INSIGHTS
JAN
20
WEEK AHEAD...
There are two important themes running through the markets lately. One we all know about, earnings. The other is the January effect.

The earnings so far this year have not been stellar. The financials added a little caution to the mix with some downbeat forecasts for the first quarter and there aren’t too many surprises, which to us, is a surprise in itself.

Corporations are earning money but the top line numbers are not growing and we do think that will become a cause for concern going through the year. One thing that companies probably should do is look to using those vast pools of money they have and start re-building their businesses for the future and put off corporate repurchases for a while. Cash is better spent building than it is shrinking.

The January effect is an interesting concept and as we get closer to the end of the month we will be hearing more about it. What is says is that as January goes, so goes the rest of the year.

There is something to be said for a theory that is right almost 90% of the time. Yes, The theory has only been wrong 7 times in the last 63 years and that’s an amazing track record.

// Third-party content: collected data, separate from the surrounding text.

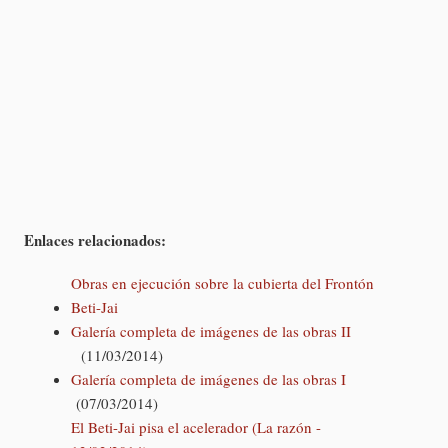
Enlaces relacionados:
Obras en ejecución sobre la cubierta del Frontón
Beti-Jai
Galería completa de imágenes de las obras II
(11/03/2014)
Galería completa de imágenes de las obras I
(07/03/2014)
El Beti-Jai pisa el acelerador (La razón -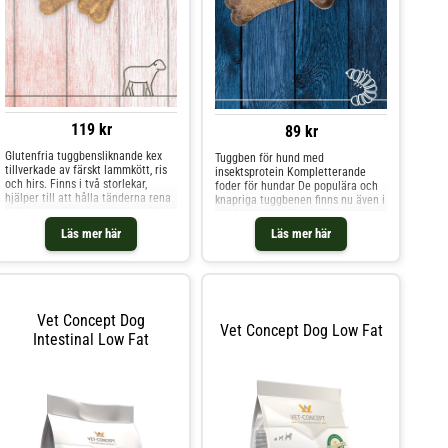
119 kr
89 kr
Glutenfria tuggbensliknande kex
Tuggben för hund med
tillverkade av färskt lammkött, ris
insektsprotein Kompletterande
och hirs. Finns i två storlekar,
foder för hundar De populära och
hjälper till att hålla tänderna rena
knapriga tuggbenen finns nu även i
och passar även hundar som äter
insektsversion.. Ingredienser
proteinfattiga foder. Ingredienser
Sammansättning: hirs, ris,
Läs mer här
Läs mer här
Ris, hirs, lammköttmjöl (18%),
ärtprotein, insektsprotein
vegetabilisk olja, mineralämnen
(Hermetia illucens) (14%),
sötpotatis*, *torkad
Näringsinformation Näringsämnen:
Råprotein 15,2 %
Vet Concept Dog
Vet Concept Dog Low Fat
Intestinal Low Fat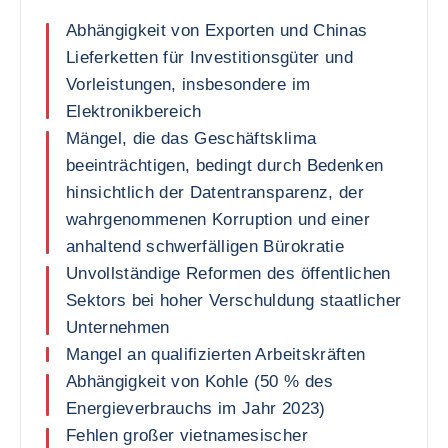
Abhängigkeit von Exporten und Chinas
Lieferketten für Investitionsgüter und
Vorleistungen, insbesondere im
Elektronikbereich
Mängel, die das Geschäftsklima
beeinträchtigen, bedingt durch Bedenken
hinsichtlich der Datentransparenz, der
wahrgenommenen Korruption und einer
anhaltend schwerfälligen Bürokratie
Unvollständige Reformen des öffentlichen
Sektors bei hoher Verschuldung staatlicher
Unternehmen
Mangel an qualifizierten Arbeitskräften
Abhängigkeit von Kohle (50 % des
Energieverbrauchs im Jahr 2023)
Fehlen großer vietnamesischer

Take last year for example: The market was up 5% in January; the market was up 28%. Or 2008, the market was down 6.1% in January and the market basically crashed, being down 38.5% for the year.
So far this year we are down fractionally so that doesn’t say much for the direction of the market for this year. We do have two weeks left so there is plenty of time for some momentum to build up.
It’s just something that bears watching.

The shortened workweek doesn’t have much to offer in the way of important items. Existing home sales and Jobless claims will be watched but we doubt there will be any earth shattering trends there. The Conference Board’s leading economic indicator comes out on Thursday as well and we see this number being stagnant because it will reconfirm all the data we have received about December so far. This number will start an upward trend in the beginning of the second quarter as the economy continues to sluggishly pull itself out of the “Great Recession” and into the “Modest Recovery”.